U.S. judge refuses to dismiss ex-Trump aide Manafort's criminal case

By Sarah N. Lynch

By Sarah N. Lynch

WASHINGTON (Reuters) - A federal judge dealt President Donald Trump's former campaign manager Paul Manafort a major blow on Tuesday by refusing to dismiss criminal charges brought by Special Counsel Robert Mueller, after Manafort claimed that Mueller's probe has run amok and should be reined in.

In a sharp rebuke of those claims, Judge Amy Berman Jackson of U.S. District Court for the District of Columbia ruled that Deputy Attorney General Rod Rosenstein had followed all the Justice Department's rules when he hired Mueller and Mueller's case against Manafort is not overly broad or improper.

Rosenstein "expressly approved the Special Counsel’s investigation of the facts alleged in the indictment, so there has been no violation of the regulations, and the Special Counsel did not act without authority," wrote Jackson, who was appointed by Democratic President Barack Obama.

In response to the ruling, Manafort spokesman Jason Maloni said: "Paul Manafort maintains his innocence and looks forward to prevailing in this matter." A spokesman for the Special Counsel declined to comment.

Manafort, who performed lobbying work for a pro-Russian former Ukrainian president before serving as Trump’s campaign chairman in 2016, is facing two indictments brought by Mueller in federal courts in Washington and Alexandria, Virginia.

The charges against him in the Washington case include conspiring to launder money, conspiring to defraud the United States and failing to register as a foreign agent. In Virginia, he faces charges that include bank fraud and filing false tax returns.

He has pleaded not guilty to all of the charges, none of which are directly related to work he performed for Trump's campaign.

In both criminal cases, Manafort has asked the courts to dismiss the charges on the grounds that Rosenstein's May 17, 2017 appointment order hiring Mueller runs afoul of Justice Department rules on special counsels.

He has also argued that Mueller's case against him has nothing to do with Russian interference in 2016 election, and that the probe by the FBI into his Ukraine dealings predates the Russia probe.

Trump has denied that his campaign colluded with Russia and called the probe that has dogged his presidency a "witch hunt."

Jackson was not moved by any of Manafort's assertions.

"Manafort was, at one time, not merely 'associated with,' but the chairman of, the Presidential campaign, and his work on behalf of the Russia-backed Ukrainian political party and connections to other Russian figures are matters of public record," she wrote, adding that it was "logical" for investigators to probe Manafort's dealings.

Her ruling also pointed to an August 2017 memo by Rosenstein that further detailed the scope of the probe. That memo explicitly gave Mueller authority to probe all of Manafort's Ukraine-related work predating the 2016 campaign.

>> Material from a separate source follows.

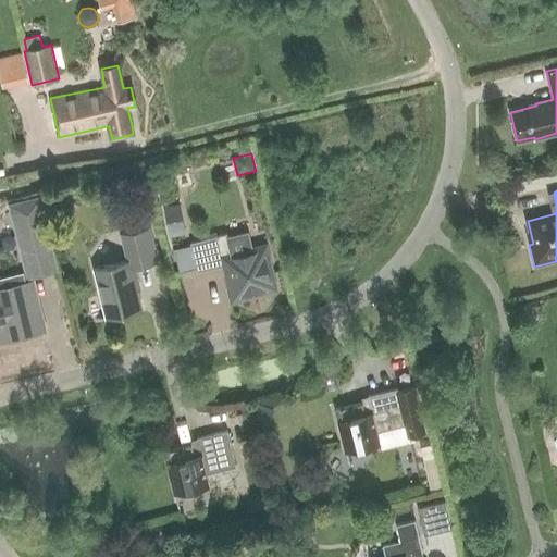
[(51,243),(39,196),(8,203),(19,251),(51,243)]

Republicans in the House of Representatives who are critical of the Mueller probe have pressed the Justice Department in recent months to provide them with an unredacted copy of the August memo.

The ruling marks a setback for Manafort, who last month was buoyed when the judge in the Alexandria case aggressively questioned prosecutors about whether their case was overly broad and mused that he believed they were using the charges to get Manafort to turn over dirt on Trump.

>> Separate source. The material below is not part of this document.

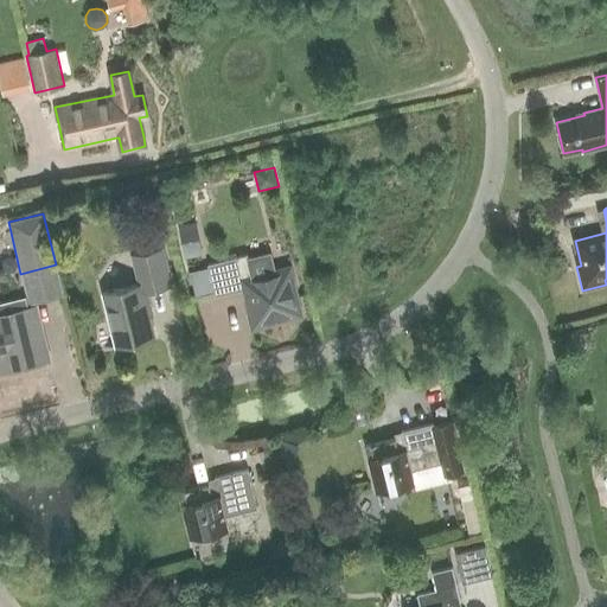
[(184,260),(202,256),(196,223),(178,227),(184,260)]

That judge, T.S. Ellis III for the Eastern District of Virginia, has yet to rule on whether to dismiss the charges against Manafort.

Ellis, who was appointed to the bench by Republican President Ronald Reagan, has also said he too wants to see an unredacted copy before he can fully form a decision on whether to dismiss the charges.

He told prosecutors to turn over a copy to him by Friday.